DATASET:

•••

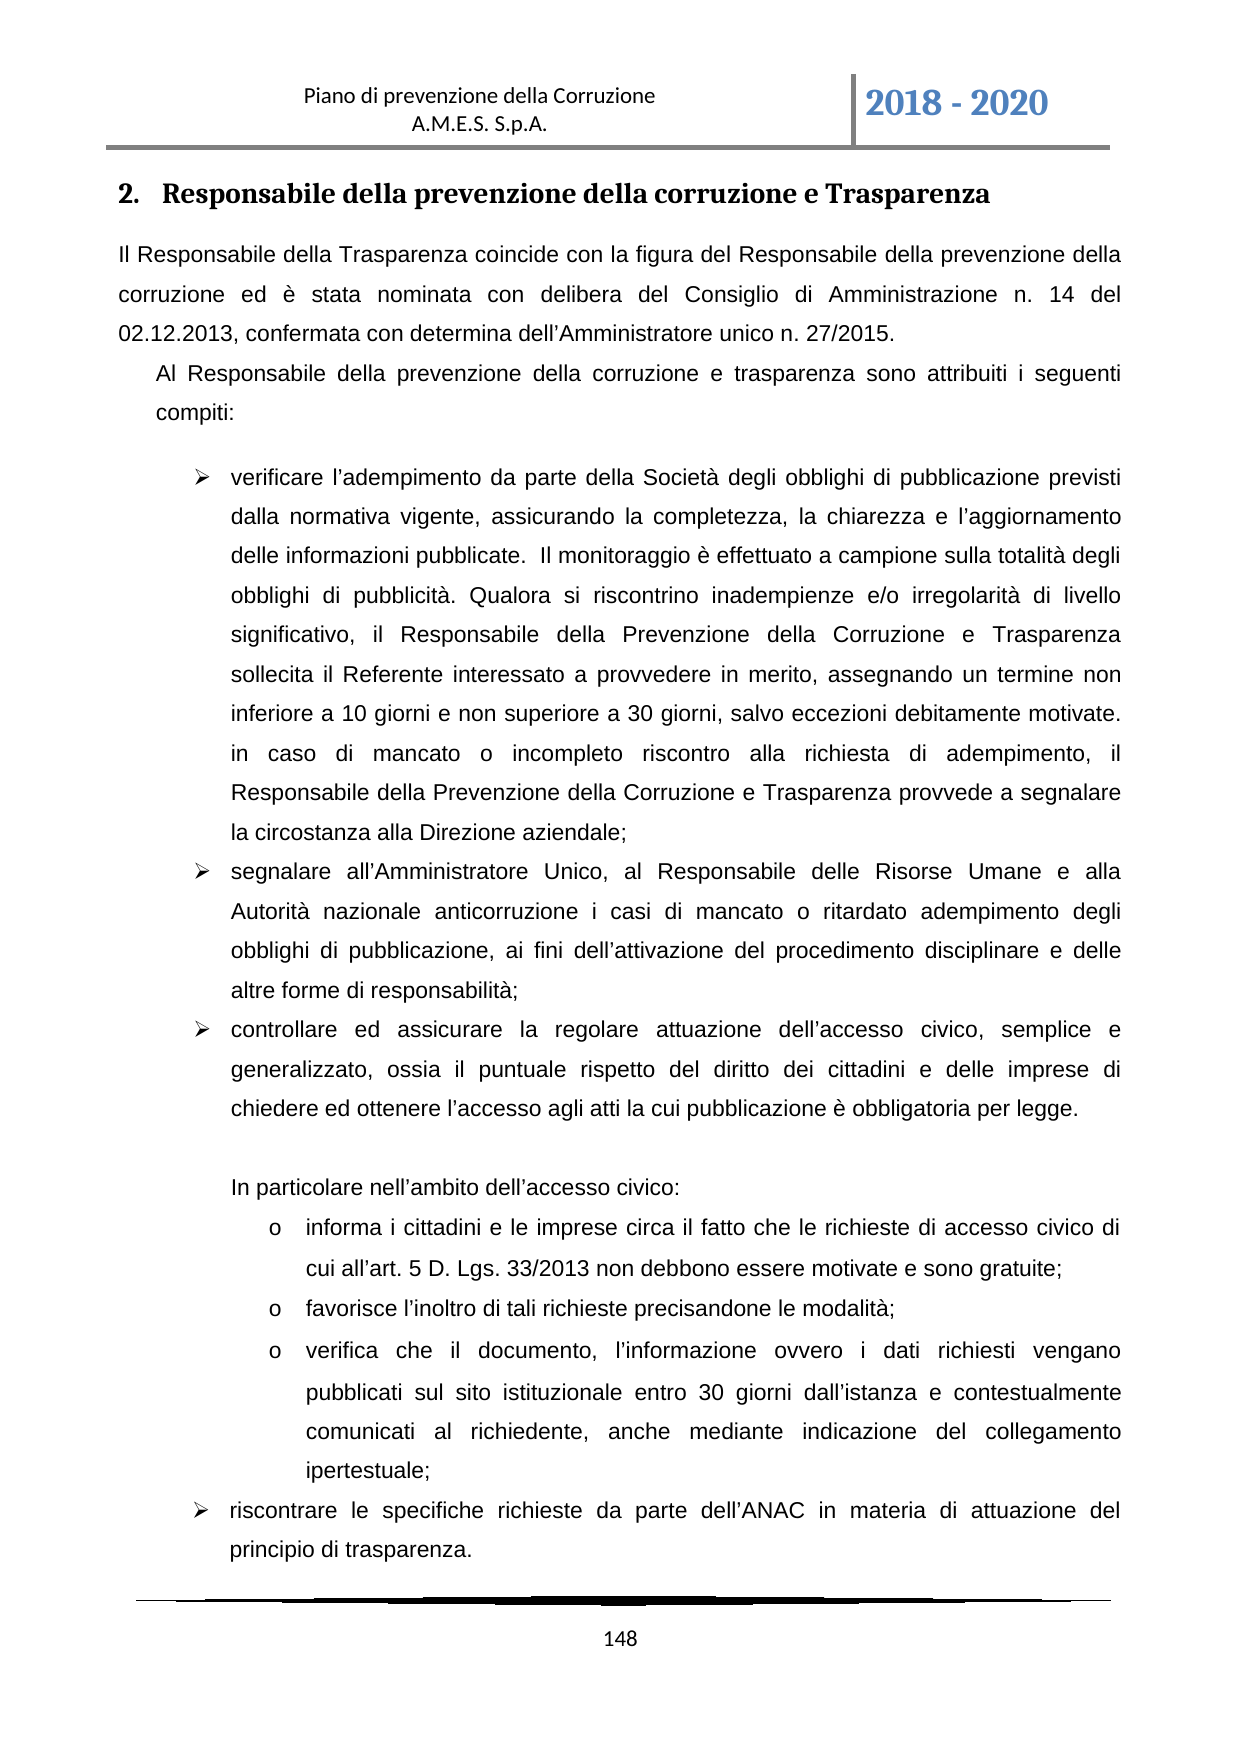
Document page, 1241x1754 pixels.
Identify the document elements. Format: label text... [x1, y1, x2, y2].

list riscontrare le specifiche richieste da parte dell’ANAC in materia di attuazione del principio di trasparenza. [192, 1497, 1122, 1563]
list favorisce l’inoltro di tali richieste precisandone le modalità; [268, 1294, 1122, 1323]
text In particolare nell’ambito dell’accesso civico: [231, 1174, 1122, 1200]
list segnalare all’Amministratore Unico, al Responsabile delle Risorse Umane e alla Autorità nazionale anticorruzione i casi di mancato o ritardato adempimento degli obblighi di pubblicazione, ai fini dell’attivazione del procedimento disciplinare e delle altre forme di responsabilità; [193, 858, 1122, 1003]
list verificare l’adempimento da parte della Società degli obblighi di pubblicazione previsti dalla normativa vigente, assicurando la completezza, la chiarezza e l’aggiornamento delle informazioni pubblicate. Il monitoraggio è effettuato a campione sulla totalità degli obblighi di pubblicità. Qualora si riscontrino inadempienze e/o irregolarità di livello significativo, il Responsabile della Prevenzione della Corruzione e Trasparenza sollecita il Referente interessato a provvedere in merito, assegnando un termine non inferiore a 10 giorni e non superiore a 30 giorni, salvo eccezioni debitamente motivate. in caso di mancato o incompleto riscontro alla richiesta di adempimento, il Responsabile della Prevenzione della Corruzione e Trasparenza provvede a segnalare la circostanza alla Direzione aziendale; [193, 463, 1122, 845]
list verifica che il documento, l’informazione ovvero i dati richiesti vengano pubblicati sul sito istituzionale entro 30 giorni dall’istanza e contestualmente comunicati al richiedente, anche mediante indicazione del collegamento ipertestuale; [268, 1337, 1122, 1484]
subtitle Responsabile della prevenzione della corruzione e Trasparenza [118, 177, 1122, 211]
text Al Responsabile della prevenzione della corruzione e trasparenza sono attribuiti i seguenti compiti: [156, 359, 1122, 425]
list controllare ed assicurare la regolare attuazione dell’accesso civico, semplice e generalizzato, ossia il puntuale rispetto del diritto dei cittadini e delle imprese di chiedere ed ottenere l’accesso agli atti la cui pubblicazione è obbligatoria per legge. [193, 1016, 1122, 1121]
text Il Responsabile della Trasparenza coincide con la figura del Responsabile della prevenzione della corruzione ed è stata nominata con delibera del Consiglio di Amministrazione n. 14 del 02.12.2013, confermata con determina dell’Amministratore unico n. 27/2015. [118, 241, 1122, 346]
list informa i cittadini e le imprese circa il fatto che le richieste di accesso civico di cui all’art. 5 D. Lgs. 33/2013 non debbono essere motivate e sono gratuite; [268, 1213, 1122, 1281]
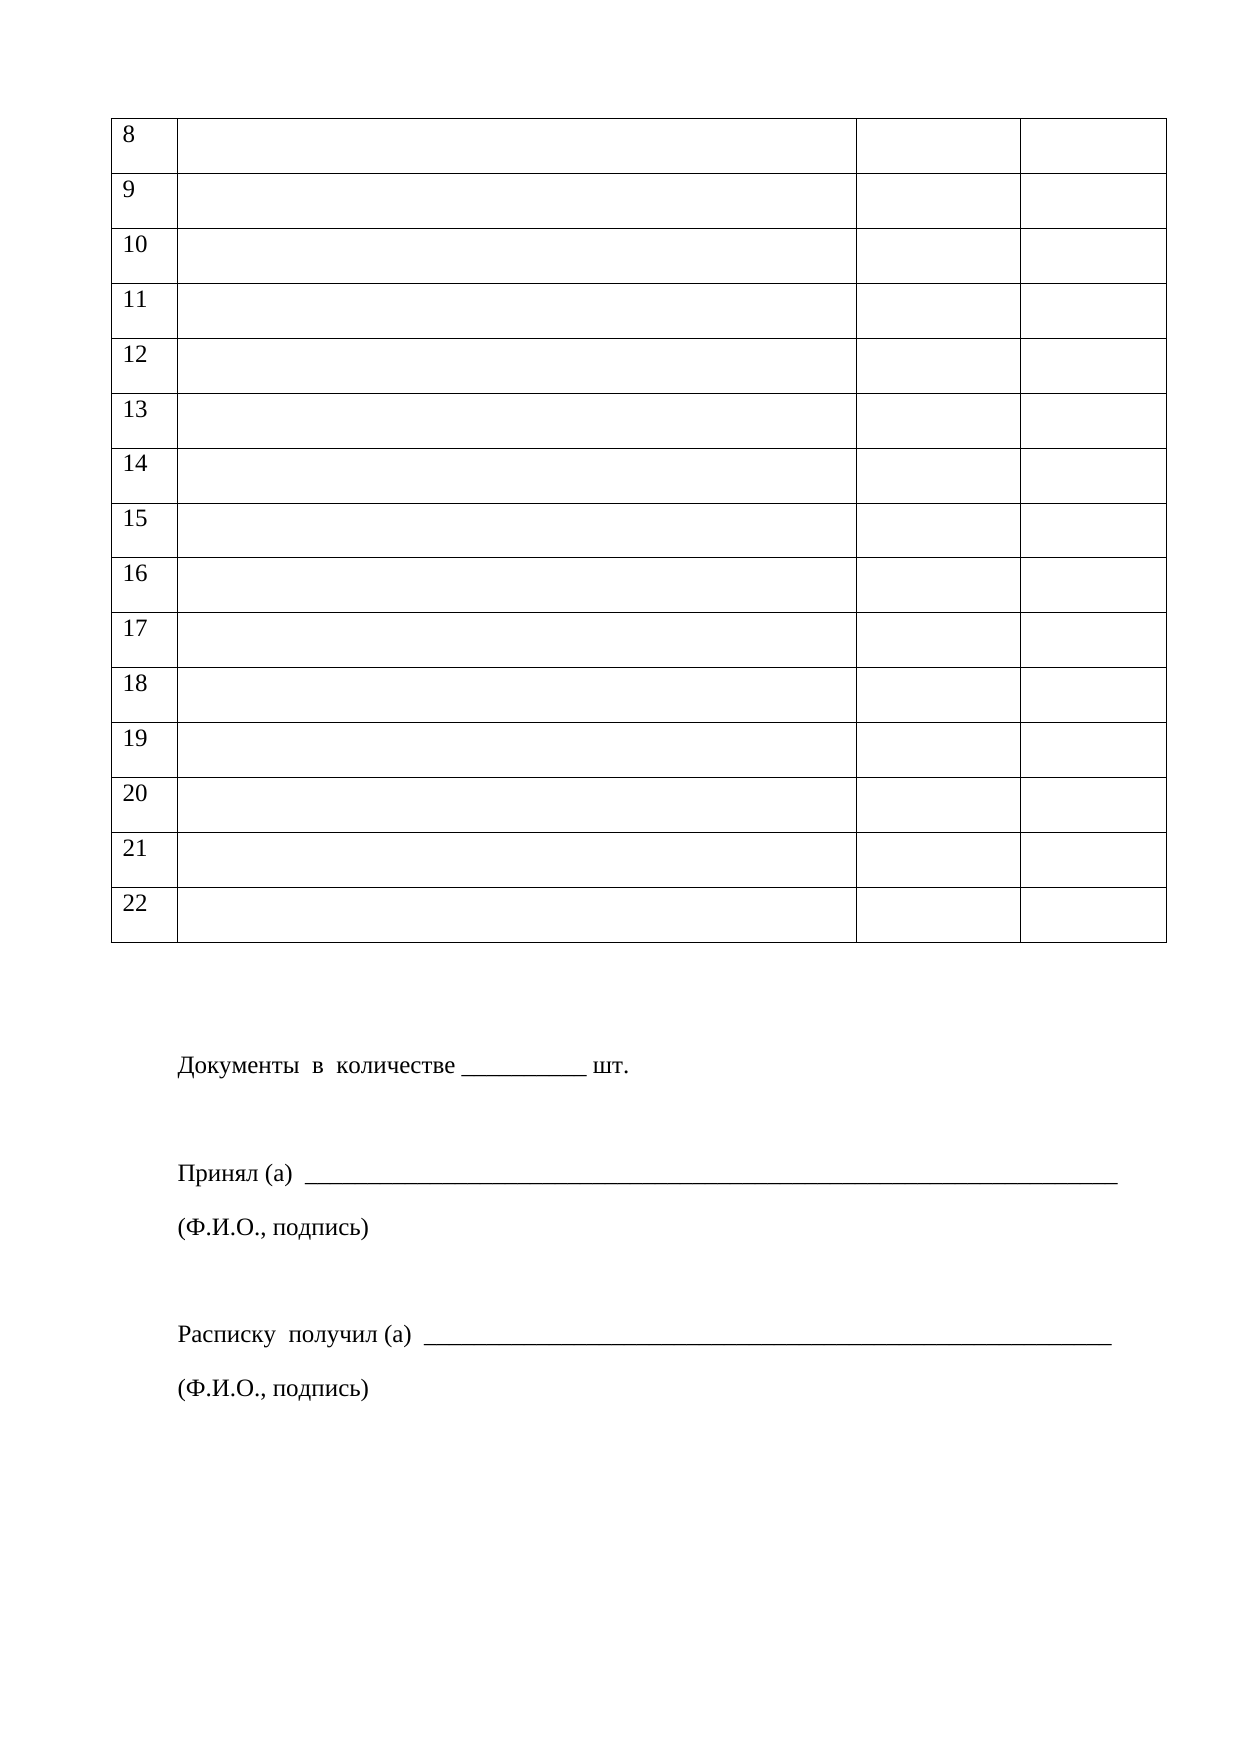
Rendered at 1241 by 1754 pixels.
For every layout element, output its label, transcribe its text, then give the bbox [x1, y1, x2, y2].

table_cell 22 [112, 888, 177, 942]
table_cell [1021, 888, 1166, 942]
table_cell [1021, 558, 1166, 612]
table_cell [857, 723, 1020, 777]
table_cell [857, 833, 1020, 887]
text (Ф.И.О., подпись) [177, 1212, 1152, 1241]
table_cell [1021, 339, 1166, 393]
table_cell [1021, 284, 1166, 338]
table_cell [178, 229, 856, 283]
table_cell 19 [112, 723, 177, 777]
text Принял (а) _________________________________________________________________ [177, 1158, 1152, 1187]
table_cell [1021, 723, 1166, 777]
table_cell 15 [112, 504, 177, 557]
table_cell [1021, 174, 1166, 228]
table_cell [1021, 778, 1166, 832]
table_cell [857, 339, 1020, 393]
table_cell [178, 449, 856, 502]
table_cell [178, 778, 856, 832]
table_cell 12 [112, 339, 177, 393]
table_cell 17 [112, 613, 177, 667]
table_cell [1021, 449, 1166, 502]
table_cell [1021, 119, 1166, 173]
table_cell [857, 668, 1020, 722]
table_cell [857, 504, 1020, 557]
table_cell [857, 888, 1020, 942]
table_cell [178, 668, 856, 722]
table_cell [1021, 394, 1166, 447]
table_cell 13 [112, 394, 177, 447]
table_cell 14 [112, 449, 177, 502]
table_cell [1021, 833, 1166, 887]
table_cell 21 [112, 833, 177, 887]
table_cell [178, 613, 856, 667]
table_cell [178, 174, 856, 228]
table_cell [857, 558, 1020, 612]
table_cell [857, 613, 1020, 667]
table_cell [857, 284, 1020, 338]
table_cell [178, 394, 856, 447]
table_cell [178, 339, 856, 393]
table_cell [178, 888, 856, 942]
table_cell [857, 174, 1020, 228]
text (Ф.И.О., подпись) [177, 1373, 1152, 1402]
table_cell [857, 778, 1020, 832]
table_cell [178, 558, 856, 612]
table_cell [1021, 504, 1166, 557]
table_cell [1021, 668, 1166, 722]
table_cell [857, 119, 1020, 173]
table_cell 9 [112, 174, 177, 228]
table_cell [857, 394, 1020, 447]
table_cell 16 [112, 558, 177, 612]
table_cell [178, 504, 856, 557]
table_cell [178, 284, 856, 338]
table_cell 8 [112, 119, 177, 173]
text Расписку получил (а) _______________________________________________________ [177, 1319, 1152, 1348]
table_cell [178, 833, 856, 887]
table_cell [178, 119, 856, 173]
table_cell 18 [112, 668, 177, 722]
table_cell [1021, 229, 1166, 283]
table_cell 10 [112, 229, 177, 283]
table_cell [857, 449, 1020, 502]
table_cell 20 [112, 778, 177, 832]
table_cell 11 [112, 284, 177, 338]
table_cell [1021, 613, 1166, 667]
text Документы в количестве __________ шт. [177, 1050, 1152, 1079]
table_cell [857, 229, 1020, 283]
table_cell [178, 723, 856, 777]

•••

WORK ORDER:
Filtering the entries above by the word "подпись", copy each line that matches.

RESPONSE:
text (Ф.И.О., подпись) [177, 1212, 1152, 1241]
text (Ф.И.О., подпись) [177, 1373, 1152, 1402]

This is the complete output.